Hepcidin is the central regulator of systemic iron homeostasis. Dysregulation of hepcidin production results in a variety of iron disorders. Hepcidin deficiency is the cause of iron overload in hereditary hemochromatosis, iron-loading anemias, and hepatitis C. Hepcidin excess is associated with anemia of inflammation, chronic kidney disease and iron-refractory iron deficiency anemia. Diagnostic and therapeutic applications of this new knowledge are beginning to emerge. Dr. Ernest Beutler played a significant role in advancing our understanding of the function of hepcidin. This review is dedicated to his memory.
This review is dedicated to the memory of Dr. Ernest Beutler who had a career-long interest in iron homeostasis and its relationship to erythropoiesis. Guided by his legendary knowledge of all aspects of hematology and careful analysis of experimental and clinical data, he contributed much to modern hematology and was not afraid to challenge established beliefs. Even after he fell terminally ill, he continued to make major contributions to the study of iron regulation. His ideas, attitudes, and achievements inspired us all.
The hormone hepcidin, a 25-amino-acid (aa) peptide, is the principal regulator of iron absorption and its distribution to tissues. Hepcidin is synthesized predominantly in hepatocytes, but its low levels of expression in other cells and tissues, including macrophages, adipocytes and brain, may also be important for the autocrine and paracrine control of iron fluxes at the local level.
Hepcidin is encoded as an 84-aa prepropeptide, containing an N-terminal 24-aa endoplasmic reticulum-targeting signal sequence. The 60-aa prohormone contains a consensus furin cleavage motif, and several proprotein convertases were reported to process hepcidin in vitro including furin, PACE4, PC5/6 and PC7/LPC. The processing step occurs in the Golgi apparatus, does not appear to be regulated, and only the mature peptide, but not the prohepcidin, was shown to be secreted from cells.
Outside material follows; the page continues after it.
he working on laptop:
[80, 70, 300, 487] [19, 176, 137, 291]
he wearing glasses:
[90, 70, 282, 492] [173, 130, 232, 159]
The mature hormone circulates in plasma and its binding to α2-macroglobulin has been reported. While this interaction was shown to promote hepcidin activity in vitro, the effect on hepcidin clearance is still unknown. A major route of hepcidin clearance is renal excretion. When kidney function is normal, urinary hepcidin concentrations correlate well with circulating hepcidin levels, with no apparent regulation of the excretion process. However, based on the comparison between serum and urinary concentrations, it appears that only 5% of hepcidin from plasma filtered in the kidneys ends up intact in the urine, suggesting that hepcidin may not be freely filtered in the glomerulus and/or that filtered hepcidin is reabsorbed and degraded in proximal tubules similarly to other small peptide hormones. Hepcidin may also be cleared by receptor-mediated endocytosis in tissues expressing its receptor ferroportin, as indicated by the accumulation of radiolabeled hepcidin in ferroportin-rich tissues and the degradation of the endocytosed ferroportin-hepcidin complex in cultured cells. How much hepcidin catabolism occurs by renal clearance or by degradation in target tissues remains to be determined.